| Work to complete |
Reproduce every row below verbatim, keeping each line in its original order.

| Data provided |
-- start --

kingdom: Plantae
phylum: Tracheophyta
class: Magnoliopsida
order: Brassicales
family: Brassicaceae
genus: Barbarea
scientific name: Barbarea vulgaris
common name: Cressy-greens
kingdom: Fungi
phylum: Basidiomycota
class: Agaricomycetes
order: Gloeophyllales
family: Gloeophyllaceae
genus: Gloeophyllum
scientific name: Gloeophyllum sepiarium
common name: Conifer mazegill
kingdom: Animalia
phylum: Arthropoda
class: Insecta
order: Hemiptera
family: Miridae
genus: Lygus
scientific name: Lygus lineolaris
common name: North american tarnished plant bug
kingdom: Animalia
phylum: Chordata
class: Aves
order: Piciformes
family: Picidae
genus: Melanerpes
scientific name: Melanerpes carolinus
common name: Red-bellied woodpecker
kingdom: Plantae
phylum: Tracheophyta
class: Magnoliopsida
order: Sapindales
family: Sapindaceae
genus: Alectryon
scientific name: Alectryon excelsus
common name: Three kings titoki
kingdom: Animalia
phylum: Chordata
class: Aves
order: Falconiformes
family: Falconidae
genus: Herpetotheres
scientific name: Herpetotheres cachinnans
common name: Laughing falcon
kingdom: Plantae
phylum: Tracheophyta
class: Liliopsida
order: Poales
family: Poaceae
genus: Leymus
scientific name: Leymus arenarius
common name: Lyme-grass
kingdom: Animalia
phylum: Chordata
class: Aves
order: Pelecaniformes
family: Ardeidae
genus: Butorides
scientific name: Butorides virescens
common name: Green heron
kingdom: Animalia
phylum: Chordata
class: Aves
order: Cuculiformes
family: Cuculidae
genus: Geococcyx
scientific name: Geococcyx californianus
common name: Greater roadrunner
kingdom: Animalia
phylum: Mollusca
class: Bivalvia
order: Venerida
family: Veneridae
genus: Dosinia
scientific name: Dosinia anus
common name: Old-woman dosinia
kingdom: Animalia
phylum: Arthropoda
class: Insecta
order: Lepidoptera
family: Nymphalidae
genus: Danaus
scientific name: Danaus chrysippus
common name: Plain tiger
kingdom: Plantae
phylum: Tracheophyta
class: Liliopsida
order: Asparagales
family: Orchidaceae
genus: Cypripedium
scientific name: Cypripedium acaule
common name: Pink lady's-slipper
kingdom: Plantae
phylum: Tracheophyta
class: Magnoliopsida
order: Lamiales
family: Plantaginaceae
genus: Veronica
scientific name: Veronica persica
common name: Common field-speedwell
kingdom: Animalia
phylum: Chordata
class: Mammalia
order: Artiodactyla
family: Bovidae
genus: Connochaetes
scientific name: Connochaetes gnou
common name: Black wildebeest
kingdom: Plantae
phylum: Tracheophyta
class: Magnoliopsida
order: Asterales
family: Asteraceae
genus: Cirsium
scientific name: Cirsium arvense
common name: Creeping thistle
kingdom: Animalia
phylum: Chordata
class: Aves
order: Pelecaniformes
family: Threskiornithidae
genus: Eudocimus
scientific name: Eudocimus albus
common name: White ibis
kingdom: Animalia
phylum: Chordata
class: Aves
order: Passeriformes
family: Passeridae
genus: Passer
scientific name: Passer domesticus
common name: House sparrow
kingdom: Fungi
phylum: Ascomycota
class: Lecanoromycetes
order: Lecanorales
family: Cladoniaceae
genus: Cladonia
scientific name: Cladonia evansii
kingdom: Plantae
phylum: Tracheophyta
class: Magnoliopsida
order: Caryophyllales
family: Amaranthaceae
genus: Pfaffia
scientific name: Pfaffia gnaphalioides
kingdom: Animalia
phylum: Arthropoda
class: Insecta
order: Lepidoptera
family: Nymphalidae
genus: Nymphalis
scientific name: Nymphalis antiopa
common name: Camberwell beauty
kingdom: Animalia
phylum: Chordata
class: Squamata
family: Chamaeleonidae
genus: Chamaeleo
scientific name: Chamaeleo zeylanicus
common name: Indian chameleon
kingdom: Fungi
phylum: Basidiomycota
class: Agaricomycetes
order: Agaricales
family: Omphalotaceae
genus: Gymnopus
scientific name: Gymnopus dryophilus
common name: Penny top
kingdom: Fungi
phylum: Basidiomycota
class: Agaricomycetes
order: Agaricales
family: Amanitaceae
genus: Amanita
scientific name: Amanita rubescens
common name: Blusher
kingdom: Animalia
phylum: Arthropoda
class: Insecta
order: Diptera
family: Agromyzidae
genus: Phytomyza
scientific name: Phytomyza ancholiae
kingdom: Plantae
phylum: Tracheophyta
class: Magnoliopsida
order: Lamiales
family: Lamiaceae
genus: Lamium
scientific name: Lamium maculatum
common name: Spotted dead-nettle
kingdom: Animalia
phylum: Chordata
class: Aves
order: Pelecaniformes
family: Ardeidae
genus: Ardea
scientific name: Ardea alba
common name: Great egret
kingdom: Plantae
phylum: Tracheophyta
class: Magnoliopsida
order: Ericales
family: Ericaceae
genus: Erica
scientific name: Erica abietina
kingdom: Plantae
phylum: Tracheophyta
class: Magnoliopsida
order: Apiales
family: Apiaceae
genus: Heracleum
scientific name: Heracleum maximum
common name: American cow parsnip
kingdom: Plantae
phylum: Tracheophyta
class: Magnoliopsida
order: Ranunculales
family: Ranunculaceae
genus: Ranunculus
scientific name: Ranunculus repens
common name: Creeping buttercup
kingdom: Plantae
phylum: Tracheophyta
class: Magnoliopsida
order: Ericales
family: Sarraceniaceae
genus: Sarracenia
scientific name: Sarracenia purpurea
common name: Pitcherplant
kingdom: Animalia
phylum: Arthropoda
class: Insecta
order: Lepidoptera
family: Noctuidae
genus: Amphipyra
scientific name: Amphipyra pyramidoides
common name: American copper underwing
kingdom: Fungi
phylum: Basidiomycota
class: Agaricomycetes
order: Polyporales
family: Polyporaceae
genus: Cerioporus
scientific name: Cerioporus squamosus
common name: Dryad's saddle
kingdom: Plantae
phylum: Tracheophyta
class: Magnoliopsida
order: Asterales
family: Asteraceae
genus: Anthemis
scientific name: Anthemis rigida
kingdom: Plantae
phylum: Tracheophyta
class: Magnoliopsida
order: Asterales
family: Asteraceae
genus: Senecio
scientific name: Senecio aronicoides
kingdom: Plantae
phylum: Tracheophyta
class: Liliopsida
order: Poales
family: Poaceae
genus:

-- end --

| Result of this task |
kingdom: Plantae
phylum: Tracheophyta
class: Magnoliopsida
order: Brassicales
family: Brassicaceae
genus: Barbarea
scientific name: Barbarea vulgaris
common name: Cressy-greens
kingdom: Fungi
phylum: Basidiomycota
class: Agaricomycetes
order: Gloeophyllales
family: Gloeophyllaceae
genus: Gloeophyllum
scientific name: Gloeophyllum sepiarium
common name: Conifer mazegill
kingdom: Animalia
phylum: Arthropoda
class: Insecta
order: Hemiptera
family: Miridae
genus: Lygus
scientific name: Lygus lineolaris
common name: North american tarnished plant bug
kingdom: Animalia
phylum: Chordata
class: Aves
order: Piciformes
family: Picidae
genus: Melanerpes
scientific name: Melanerpes carolinus
common name: Red-bellied woodpecker
kingdom: Plantae
phylum: Tracheophyta
class: Magnoliopsida
order: Sapindales
family: Sapindaceae
genus: Alectryon
scientific name: Alectryon excelsus
common name: Three kings titoki
kingdom: Animalia
phylum: Chordata
class: Aves
order: Falconiformes
family: Falconidae
genus: Herpetotheres
scientific name: Herpetotheres cachinnans
common name: Laughing falcon
kingdom: Plantae
phylum: Tracheophyta
class: Liliopsida
order: Poales
family: Poaceae
genus: Leymus
scientific name: Leymus arenarius
common name: Lyme-grass
kingdom: Animalia
phylum: Chordata
class: Aves
order: Pelecaniformes
family: Ardeidae
genus: Butorides
scientific name: Butorides virescens
common name: Green heron
kingdom: Animalia
phylum: Chordata
class: Aves
order: Cuculiformes
family: Cuculidae
genus: Geococcyx
scientific name: Geococcyx californianus
common name: Greater roadrunner
kingdom: Animalia
phylum: Mollusca
class: Bivalvia
order: Venerida
family: Veneridae
genus: Dosinia
scientific name: Dosinia anus
common name: Old-woman dosinia
kingdom: Animalia
phylum: Arthropoda
class: Insecta
order: Lepidoptera
family: Nymphalidae
genus: Danaus
scientific name: Danaus chrysippus
common name: Plain tiger
kingdom: Plantae
phylum: Tracheophyta
class: Liliopsida
order: Asparagales
family: Orchidaceae
genus: Cypripedium
scientific name: Cypripedium acaule
common name: Pink lady's-slipper
kingdom: Plantae
phylum: Tracheophyta
class: Magnoliopsida
order: Lamiales
family: Plantaginaceae
genus: Veronica
scientific name: Veronica persica
common name: Common field-speedwell
kingdom: Animalia
phylum: Chordata
class: Mammalia
order: Artiodactyla
family: Bovidae
genus: Connochaetes
scientific name: Connochaetes gnou
common name: Black wildebeest
kingdom: Plantae
phylum: Tracheophyta
class: Magnoliopsida
order: Asterales
family: Asteraceae
genus: Cirsium
scientific name: Cirsium arvense
common name: Creeping thistle
kingdom: Animalia
phylum: Chordata
class: Aves
order: Pelecaniformes
family: Threskiornithidae
genus: Eudocimus
scientific name: Eudocimus albus
common name: White ibis
kingdom: Animalia
phylum: Chordata
class: Aves
order: Passeriformes
family: Passeridae
genus: Passer
scientific name: Passer domesticus
common name: House sparrow
kingdom: Fungi
phylum: Ascomycota
class: Lecanoromycetes
order: Lecanorales
family: Cladoniaceae
genus: Cladonia
scientific name: Cladonia evansii
kingdom: Plantae
phylum: Tracheophyta
class: Magnoliopsida
order: Caryophyllales
family: Amaranthaceae
genus: Pfaffia
scientific name: Pfaffia gnaphalioides
kingdom: Animalia
phylum: Arthropoda
class: Insecta
order: Lepidoptera
family: Nymphalidae
genus: Nymphalis
scientific name: Nymphalis antiopa
common name: Camberwell beauty
kingdom: Animalia
phylum: Chordata
class: Squamata
family: Chamaeleonidae
genus: Chamaeleo
scientific name: Chamaeleo zeylanicus
common name: Indian chameleon
kingdom: Fungi
phylum: Basidiomycota
class: Agaricomycetes
order: Agaricales
family: Omphalotaceae
genus: Gymnopus
scientific name: Gymnopus dryophilus
common name: Penny top
kingdom: Fungi
phylum: Basidiomycota
class: Agaricomycetes
order: Agaricales
family: Amanitaceae
genus: Amanita
scientific name: Amanita rubescens
common name: Blusher
kingdom: Animalia
phylum: Arthropoda
class: Insecta
order: Diptera
family: Agromyzidae
genus: Phytomyza
scientific name: Phytomyza ancholiae
kingdom: Plantae
phylum: Tracheophyta
class: Magnoliopsida
order: Lamiales
family: Lamiaceae
genus: Lamium
scientific name: Lamium maculatum
common name: Spotted dead-nettle
kingdom: Animalia
phylum: Chordata
class: Aves
order: Pelecaniformes
family: Ardeidae
genus: Ardea
scientific name: Ardea alba
common name: Great egret
kingdom: Plantae
phylum: Tracheophyta
class: Magnoliopsida
order: Ericales
family: Ericaceae
genus: Erica
scientific name: Erica abietina
kingdom: Plantae
phylum: Tracheophyta
class: Magnoliopsida
order: Apiales
family: Apiaceae
genus: Heracleum
scientific name: Heracleum maximum
common name: American cow parsnip
kingdom: Plantae
phylum: Tracheophyta
class: Magnoliopsida
order: Ranunculales
family: Ranunculaceae
genus: Ranunculus
scientific name: Ranunculus repens
common name: Creeping buttercup
kingdom: Plantae
phylum: Tracheophyta
class: Magnoliopsida
order: Ericales
family: Sarraceniaceae
genus: Sarracenia
scientific name: Sarracenia purpurea
common name: Pitcherplant
kingdom: Animalia
phylum: Arthropoda
class: Insecta
order: Lepidoptera
family: Noctuidae
genus: Amphipyra
scientific name: Amphipyra pyramidoides
common name: American copper underwing
kingdom: Fungi
phylum: Basidiomycota
class: Agaricomycetes
order: Polyporales
family: Polyporaceae
genus: Cerioporus
scientific name: Cerioporus squamosus
common name: Dryad's saddle
kingdom: Plantae
phylum: Tracheophyta
class: Magnoliopsida
order: Asterales
family: Asteraceae
genus: Anthemis
scientific name: Anthemis rigida
kingdom: Plantae
phylum: Tracheophyta
class: Magnoliopsida
order: Asterales
family: Asteraceae
genus: Senecio
scientific name: Senecio aronicoides
kingdom: Plantae
phylum: Tracheophyta
class: Liliopsida
order: Poales
family: Poaceae
genus:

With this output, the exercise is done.